Over the last few months I have heard more and more about analytics in workforce management. Coming from my former Division Manager and mentor, I heard countless times that “You get what you inspect, not what you expect.” The two are basically one in the same. Analytics inspect your operation for its follow through, execution and accuracy. From exception reporting to ratio analysis, analytics play a key role in any operation.
We live in a time where data is king. Data warehouses, data cubes, data clouds, you name it. More data is available to us faster than ever before. Smart operators are utilizing that data for many decisions and smart workforce management vendors are perfecting their offerings regarding analytics.

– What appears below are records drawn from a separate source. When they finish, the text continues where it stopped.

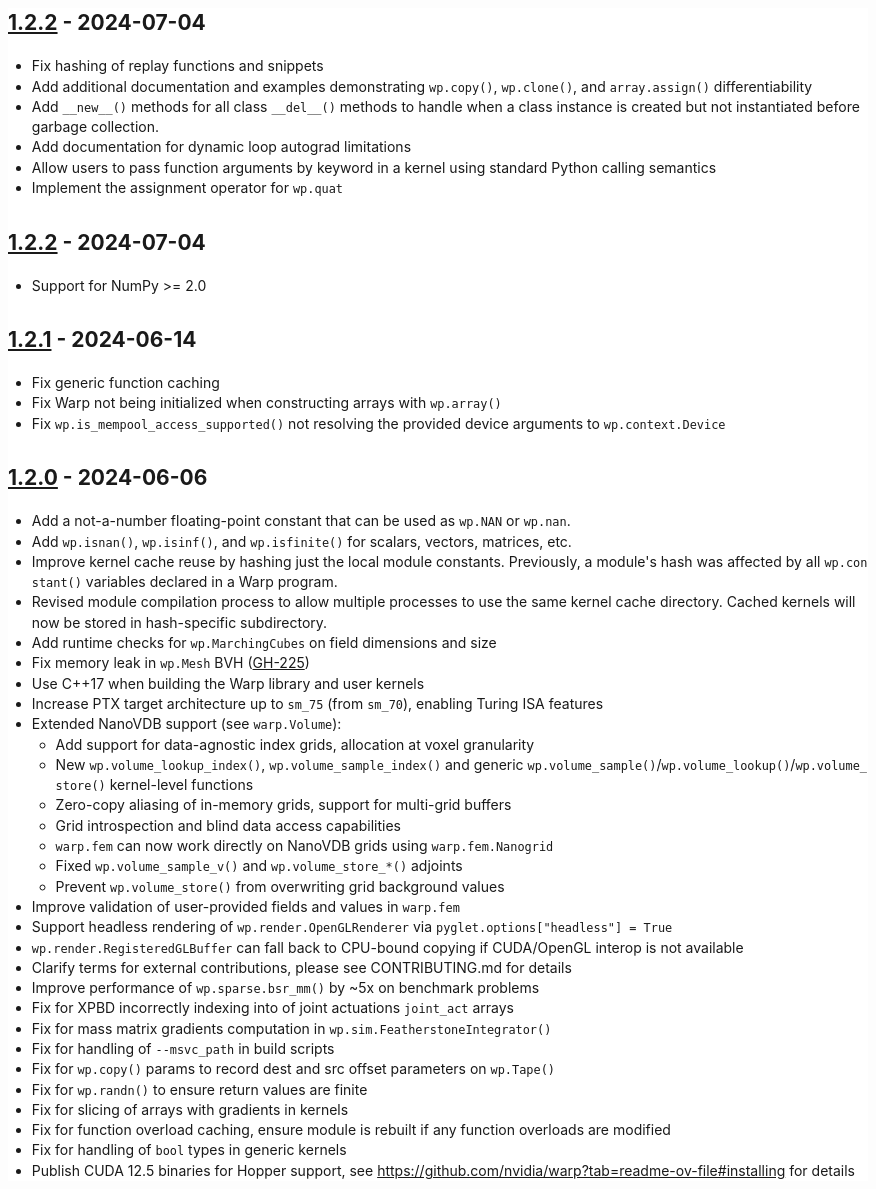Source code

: ## [1.2.2] - 2024-07-04

- Fix hashing of replay functions and snippets
- Add additional documentation and examples demonstrating `wp.copy()`, `wp.clone()`, and `array.assign()` differentiability
- Add `__new__()` methods for all class `__del__()` methods to
  handle when a class instance is created but not instantiated before garbage collection.
- Add documentation for dynamic loop autograd limitations
- Allow users to pass function arguments by keyword in a kernel using standard Python calling semantics
- Implement the assignment operator for `wp.quat`

## [1.2.2] - 2024-07-04

- Support for NumPy >= 2.0

## [1.2.1] - 2024-06-14

- Fix generic function caching
- Fix Warp not being initialized when constructing arrays with `wp.array()`
- Fix `wp.is_mempool_access_supported()` not resolving the provided device arguments to `wp.context.Device`

## [1.2.0] - 2024-06-06

- Add a not-a-number floating-point constant that can be used as `wp.NAN` or `wp.nan`.
- Add `wp.isnan()`, `wp.isinf()`, and `wp.isfinite()` for scalars, vectors, matrices, etc.
- Improve kernel cache reuse by hashing just the local module constants. Previously, a
  module's hash was affected by all `wp.constant()` variables declared in a Warp program.
- Revised module compilation process to allow multiple processes to use the same kernel cache directory.
  Cached kernels will now be stored in hash-specific subdirectory.
- Add runtime checks for `wp.MarchingCubes` on field dimensions and size
- Fix memory leak in `wp.Mesh` BVH ([GH-225](https://github.com/NVIDIA/warp/issues/225))
- Use C++17 when building the Warp library and user kernels
- Increase PTX target architecture up to `sm_75` (from `sm_70`), enabling Turing ISA features
- Extended NanoVDB support (see `warp.Volume`):
  - Add support for data-agnostic index grids, allocation at voxel granularity
  - New `wp.volume_lookup_index()`, `wp.volume_sample_index()` and generic `wp.volume_sample()`/`wp.volume_lookup()`/`wp.volume_store()` kernel-level functions
  - Zero-copy aliasing of in-memory grids, support for multi-grid buffers
  - Grid introspection and blind data access capabilities
  - `warp.fem` can now work directly on NanoVDB grids using `warp.fem.Nanogrid`
  - Fixed `wp.volume_sample_v()` and `wp.volume_store_*()` adjoints
  - Prevent `wp.volume_store()` from overwriting grid background values
- Improve validation of user-provided fields and values in `warp.fem`
- Support headless rendering of `wp.render.OpenGLRenderer` via `pyglet.options["headless"] = True`
- `wp.render.RegisteredGLBuffer` can fall back to CPU-bound copying if CUDA/OpenGL interop is not available
- Clarify terms for external contributions, please see CONTRIBUTING.md for details
- Improve performance of `wp.sparse.bsr_mm()` by ~5x on benchmark problems
- Fix for XPBD incorrectly indexing into of joint actuations `joint_act` arrays
- Fix for mass matrix gradients computation in `wp.sim.FeatherstoneIntegrator()`
- Fix for handling of `--msvc_path` in build scripts
- Fix for `wp.copy()` params to record dest and src offset parameters on `wp.Tape()`
- Fix for `wp.randn()` to ensure return values are finite
- Fix for slicing of arrays with gradients in kernels
- Fix for function overload caching, ensure module is rebuilt if any function overloads are modified
- Fix for handling of `bool` types in generic kernels
- Publish CUDA 12.5 binaries for Hopper support, see https://github.com/nvidia/warp?tab=readme-ov-file#installing for details


[1.7.1]: https://github.com/NVIDIA/warp/releases/tag/v1.7.1
[1.7.0]: https://github.com/NVIDIA/warp/releases/tag/v1.7.0
[1.6.2]: https://github.com/NVIDIA/warp/releases/tag/v1.6.2
[1.6.1]: https://github.com/NVIDIA/warp/releases/tag/v1.6.1
[1.6.0]: https://github.com/NVIDIA/warp/releases/tag/v1.6.0
[1.5.1]: https://github.com/NVIDIA/warp/releases/tag/v1.5.1
[1.5.0]: https://github.com/NVIDIA/warp/releases/tag/v1.5.0
[1.4.2]: https://github.com/NVIDIA/warp/releases/tag/v1.4.2
[1.4.1]: https://github.com/NVIDIA/warp/releases/tag/v1.4.1
[1.4.0]: https://github.com/NVIDIA/warp/releases/tag/v1.4.0
[1.3.3]: https://github.com/NVIDIA/warp/releases/tag/v1.3.3
[1.3.2]: https://github.com/NVIDIA/warp/releases/tag/v1.3.2
[1.3.1]: https://github.com/NVIDIA/warp/releases/tag/v1.3.1
[1.3.0]: https://github.com/NVIDIA/warp/releases/tag/v1.3.0
[1.2.2]: https://github.com/NVIDIA/warp/releases/tag/v1.2.2
[1.2.1]: https://github.com/NVIDIA/warp/releases/tag/v1.2.1
[1.2.0]: https://github.com/NVIDIA/warp/releases/tag/v1.2.0
[1.1.0]: https://github.com/NVIDIA/warp/releases/tag/v1.1.0
[1.0.2]: https://github.com/NVIDIA/warp/releases/tag/v1.0.2
[1.0.1]: https://github.com/NVIDIA/warp/releases/tag/v1.0.1
[1.0.0]: https://github.com/NVIDIA/warp/releases/tag/v1.0.0
[0.15.1]: https://github.com/NVIDIA/warp/releases/tag/v0.15.1
[0.15.0]: https://github.com/NVIDIA/warp/releases/tag/v0.15.0
[0.13.0]: https://github.com/NVIDIA/warp/releases/tag/v0.13.0
[0.11.0]: https://github.com/NVIDIA/warp/releases/tag/v0.11.0
[1.0.0-beta.6]: https://github.com/NVIDIA/warp/releases/tag/v1.0.0-beta.6
[1.0.0-beta.5]: https://github.com/NVIDIA/warp/releases/tag/v1.0.0-beta.5
[0.10.1]: https://github.com/NVIDIA/warp/releases/tag/v0.10.1
[0.9.0]: https://github.com/NVIDIA/warp/releases/tag/v0.9.0
[0.7.0]: https://github.com/NVIDIA/warp/releases/tag/v0.7.0
[0.5.0]: https://github.com/NVIDIA/warp/releases/tag/v0.5.0
[0.4.3]: https://github.com/NVIDIA/warp/releases/tag/v0.4.3
[0.3.1]: https://github.com/NVIDIA/warp/releases/tag/v0.3.1
[0.2.3]: https://github.com/NVIDIA/warp/releases/tag/v0.2.3
[0.2.0]: https://github.com/NVIDIA/warp/releases/tag/v0.2.0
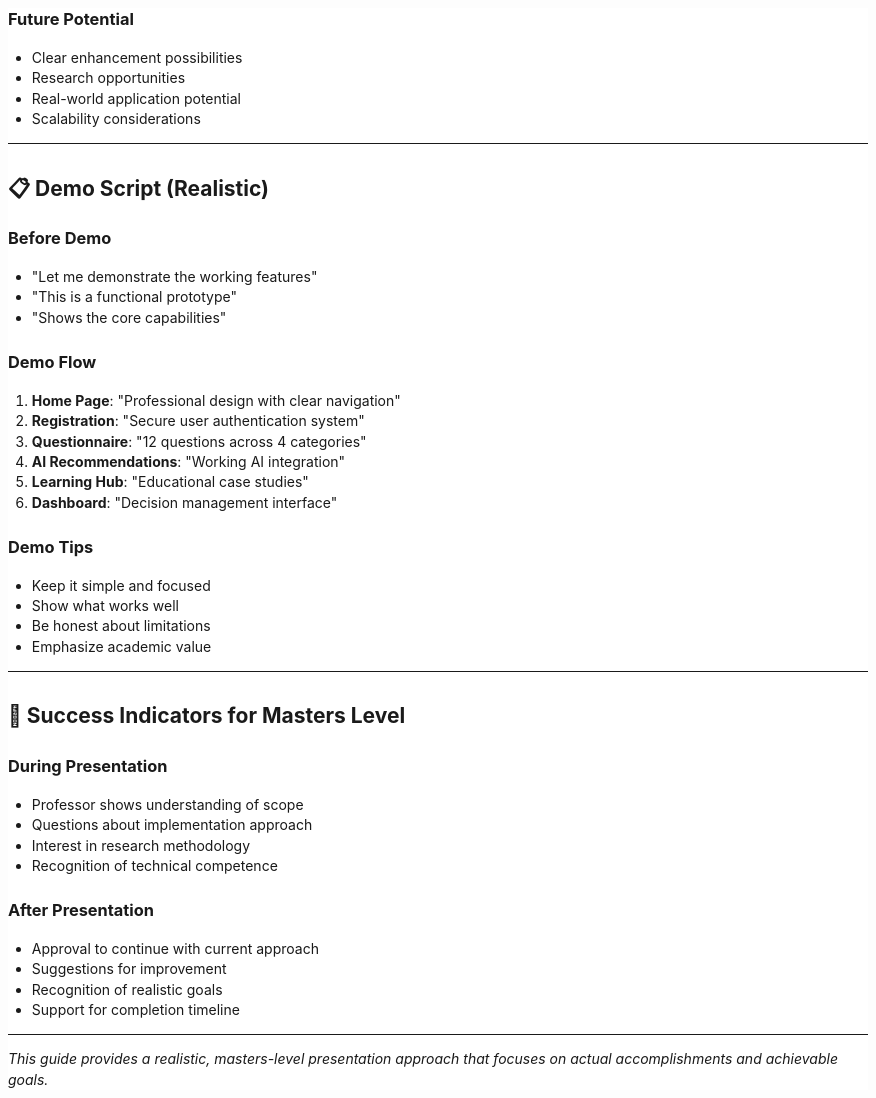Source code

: ### **Future Potential**
- Clear enhancement possibilities
- Research opportunities
- Real-world application potential
- Scalability considerations

---

## 📋 **Demo Script (Realistic)**

### **Before Demo**
- "Let me demonstrate the working features"
- "This is a functional prototype"
- "Shows the core capabilities"

### **Demo Flow**
1. **Home Page**: "Professional design with clear navigation"
2. **Registration**: "Secure user authentication system"
3. **Questionnaire**: "12 questions across 4 categories"
4. **AI Recommendations**: "Working AI integration"
5. **Learning Hub**: "Educational case studies"
6. **Dashboard**: "Decision management interface"

### **Demo Tips**
- Keep it simple and focused
- Show what works well
- Be honest about limitations
- Emphasize academic value

---

## 🎉 **Success Indicators for Masters Level**

### **During Presentation**
- Professor shows understanding of scope
- Questions about implementation approach
- Interest in research methodology
- Recognition of technical competence

### **After Presentation**
- Approval to continue with current approach
- Suggestions for improvement
- Recognition of realistic goals
- Support for completion timeline

---

*This guide provides a realistic, masters-level presentation approach that focuses on actual accomplishments and achievable goals.* 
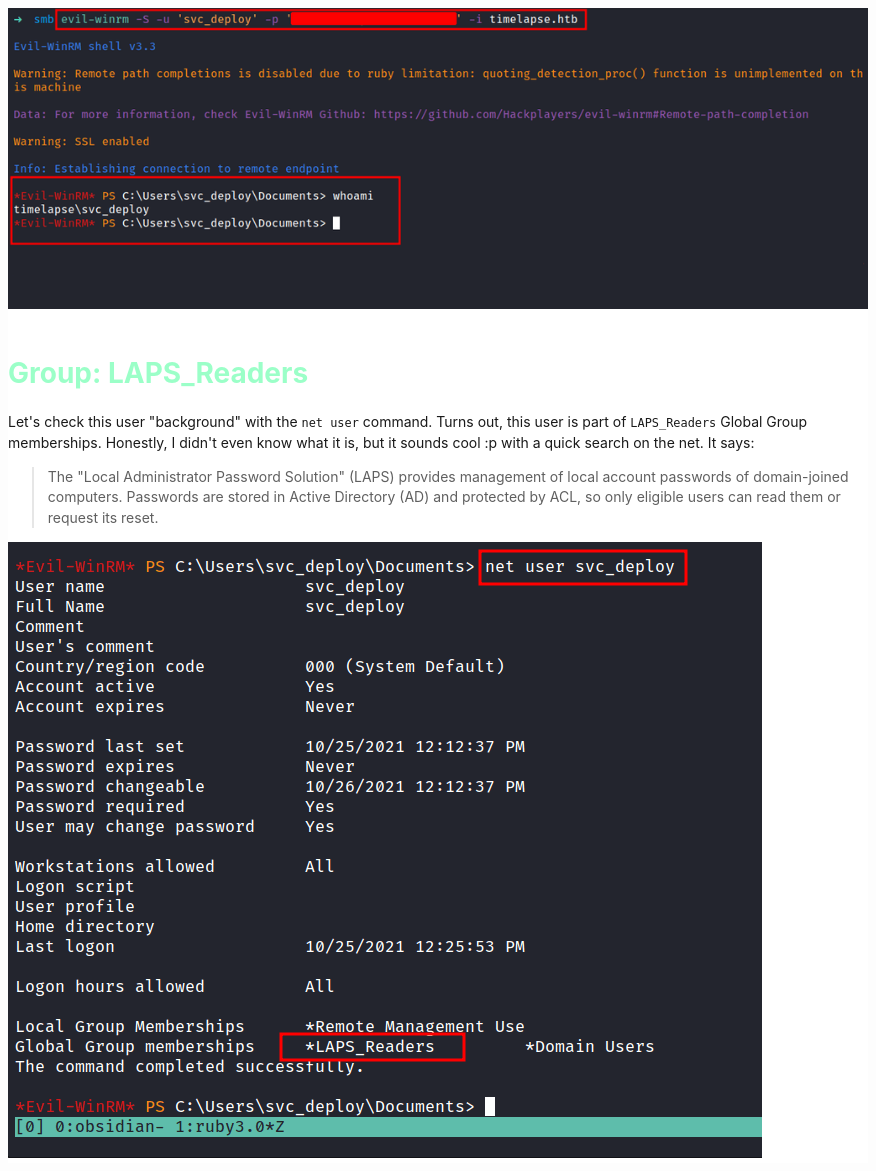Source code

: ![evil-winrm login as svc_deploy](/assets/images/htb/timelapse/evil-winrm-login-as-svc_deploy-user.png)

# <font color="#9bffc8">Group: LAPS_Readers</font>
Let's check this user "background" with the `net user` command. Turns out, this user is part of `LAPS_Readers` Global Group memberships. Honestly, I didn't even know what it is, but it sounds cool :p with a quick search on the net. It says:

> The "Local Administrator Password Solution" (LAPS) provides management of local account passwords of domain-joined computers. Passwords are stored in Active Directory (AD) and protected by ACL, so only eligible users can read them or request its reset.

![run the command](/assets/images/htb/timelapse/run-the-command-of-net-user-svc_deploy.png)
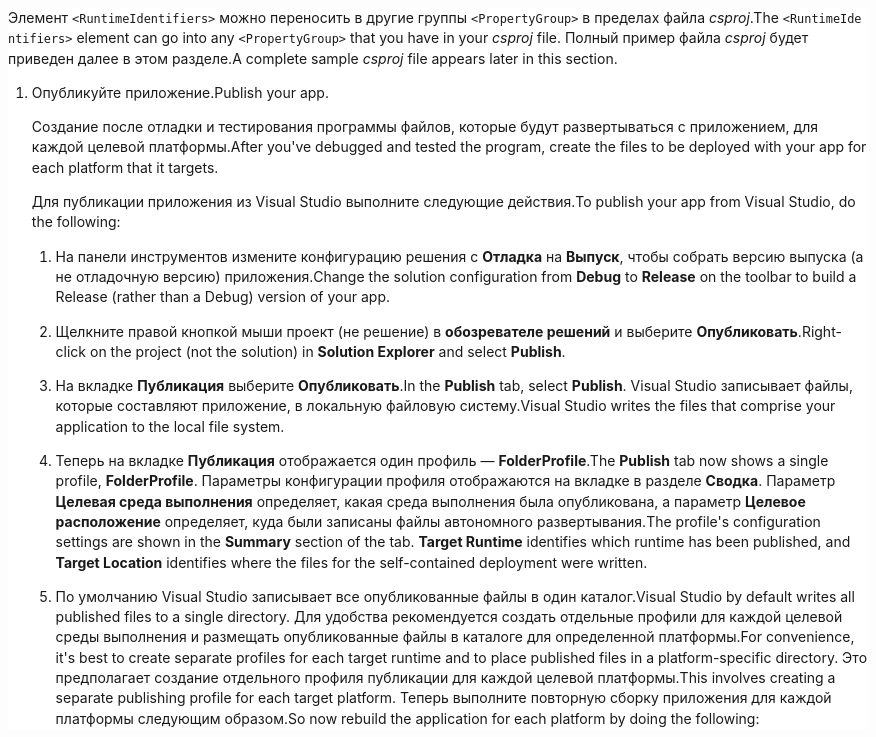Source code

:    <span data-ttu-id="b6c3b-194">Элемент `<RuntimeIdentifiers>` можно переносить в другие группы `<PropertyGroup>` в пределах файла *csproj*.</span><span class="sxs-lookup"><span data-stu-id="b6c3b-194">The `<RuntimeIdentifiers>` element can go into any `<PropertyGroup>` that you have in your *csproj* file.</span></span> <span data-ttu-id="b6c3b-195">Полный пример файла *csproj* будет приведен далее в этом разделе.</span><span class="sxs-lookup"><span data-stu-id="b6c3b-195">A complete sample *csproj* file appears later in this section.</span></span>

1. <span data-ttu-id="b6c3b-196">Опубликуйте приложение.</span><span class="sxs-lookup"><span data-stu-id="b6c3b-196">Publish your app.</span></span>

   <span data-ttu-id="b6c3b-197">Создание после отладки и тестирования программы файлов, которые будут развертываться с приложением, для каждой целевой платформы.</span><span class="sxs-lookup"><span data-stu-id="b6c3b-197">After you've debugged and tested the program, create the files to be deployed with your app for each platform that it targets.</span></span>

   <span data-ttu-id="b6c3b-198">Для публикации приложения из Visual Studio выполните следующие действия.</span><span class="sxs-lookup"><span data-stu-id="b6c3b-198">To publish your app from Visual Studio, do the following:</span></span>

      1. <span data-ttu-id="b6c3b-199">На панели инструментов измените конфигурацию решения с **Отладка** на **Выпуск**, чтобы собрать версию выпуска (а не отладочную версию) приложения.</span><span class="sxs-lookup"><span data-stu-id="b6c3b-199">Change the solution configuration from **Debug** to **Release** on the toolbar to build a Release (rather than a Debug) version of your app.</span></span>

      1. <span data-ttu-id="b6c3b-200">Щелкните правой кнопкой мыши проект (не решение) в **обозревателе решений** и выберите **Опубликовать**.</span><span class="sxs-lookup"><span data-stu-id="b6c3b-200">Right-click on the project (not the solution) in **Solution Explorer** and select **Publish**.</span></span>

      1. <span data-ttu-id="b6c3b-201">На вкладке **Публикация** выберите **Опубликовать**.</span><span class="sxs-lookup"><span data-stu-id="b6c3b-201">In the **Publish** tab, select **Publish**.</span></span> <span data-ttu-id="b6c3b-202">Visual Studio записывает файлы, которые составляют приложение, в локальную файловую систему.</span><span class="sxs-lookup"><span data-stu-id="b6c3b-202">Visual Studio writes the files that comprise your application to the local file system.</span></span>

      1. <span data-ttu-id="b6c3b-203">Теперь на вкладке **Публикация** отображается один профиль — **FolderProfile**.</span><span class="sxs-lookup"><span data-stu-id="b6c3b-203">The **Publish** tab now shows a single profile, **FolderProfile**.</span></span> <span data-ttu-id="b6c3b-204">Параметры конфигурации профиля отображаются на вкладке в разделе **Сводка**. Параметр **Целевая среда выполнения** определяет, какая среда выполнения была опубликована, а параметр **Целевое расположение** определяет, куда были записаны файлы автономного развертывания.</span><span class="sxs-lookup"><span data-stu-id="b6c3b-204">The profile's configuration settings are shown in the **Summary** section of the tab. **Target Runtime** identifies which runtime has been published, and **Target Location** identifies where the files for the self-contained deployment were written.</span></span>

      1. <span data-ttu-id="b6c3b-205">По умолчанию Visual Studio записывает все опубликованные файлы в один каталог.</span><span class="sxs-lookup"><span data-stu-id="b6c3b-205">Visual Studio by default writes all published files to a single directory.</span></span> <span data-ttu-id="b6c3b-206">Для удобства рекомендуется создать отдельные профили для каждой целевой среды выполнения и размещать опубликованные файлы в каталоге для определенной платформы.</span><span class="sxs-lookup"><span data-stu-id="b6c3b-206">For convenience, it's best to create separate profiles for each target runtime and to place published files in a platform-specific directory.</span></span> <span data-ttu-id="b6c3b-207">Это предполагает создание отдельного профиля публикации для каждой целевой платформы.</span><span class="sxs-lookup"><span data-stu-id="b6c3b-207">This involves creating a separate publishing profile for each target platform.</span></span> <span data-ttu-id="b6c3b-208">Теперь выполните повторную сборку приложения для каждой платформы следующим образом.</span><span class="sxs-lookup"><span data-stu-id="b6c3b-208">So now rebuild the application for each platform by doing the following:</span></span>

So, where does work measurement come in regarding analytics? At the baseline of all analysis of labor I would say. Remember, we need to inspect how people are performing to plan, not just expect them to adhere to our plans. We need to know how the forecasted labor need lines up with the scheduled hours. It is important to understand how the actual throughput of work stacked up with the actual need. It is advisable to always analyze the hours tracked and paid against the hours needed for the work generated.
In each of the three areas mentioned (forecasted labor, needed labor, and utilized labor), work measurement has a very important part. When looking at labor from a strict financial slant the metrics are less meaningful because business has changed. No longer can sales per labor hour and labor cost as a percent of sales give an operator something with which to accurately inspect the management of labor. There is too much volatility with mood swings of inflation and deflation in today’s economy.
A $20 shirt and a $60 shirt take the exact same time to unpack from a carton, place on a hanger, affix a size label to, and hang on a rack. An $8 bottle of wine and a $40 dollar bottle of wine take the same amount of time to unpack and place on a shelf. A $3 box and a $15 box take the same time to form and tape for packing. Therein lays the fallacy of reporting labor from a strictly financial point of view. Should the operator who sells $60 shirts get three times the labor to do their job? Should the store that sells a$40 bottle of wine this week get five times the labor to operate than last week when it sold $8 bottles? Should the plant schedule five times the labor if the same size box is being put together because the sales price of the box to the consumer is higher? I would hope we all agree that the answer is “No” to each of these questions.
A better method of productivity analysis and therefore labor analysis is to use work measurement to develop your benchmarks. Drop the concept of financial analysis only, and start inspecting your operation based on facts from measuring the actual time it takes to do work, not only the cost it takes to do work. I speak to executives around the world about labor and each and every one of them can tell you down to the penny how much labor they did use last week. Only a very select number of them can tell you how much labor they should have used last week.
So, getting back to the subject, how does work measurement fit in with analytics? It is a key ingredient. Every operation should be using work measurement against the huge number of data drivers available to track need versus schedule, actual versus forecast, and actual need versus actual hours used. These metrics give the operator a great insight into their workforce utilization. They give the operator a tool and template for rigorous inspection of performance.
Many things are being analyzed in this age of data availability. The technology to set up valuable analytics and reporting has never been more robust. Therefore, it is the perfect time to use work measurement to get a true gauge of your company productivity and to keep it in line for the foreseeable future. Remember, you get what you inspect, not what you expect.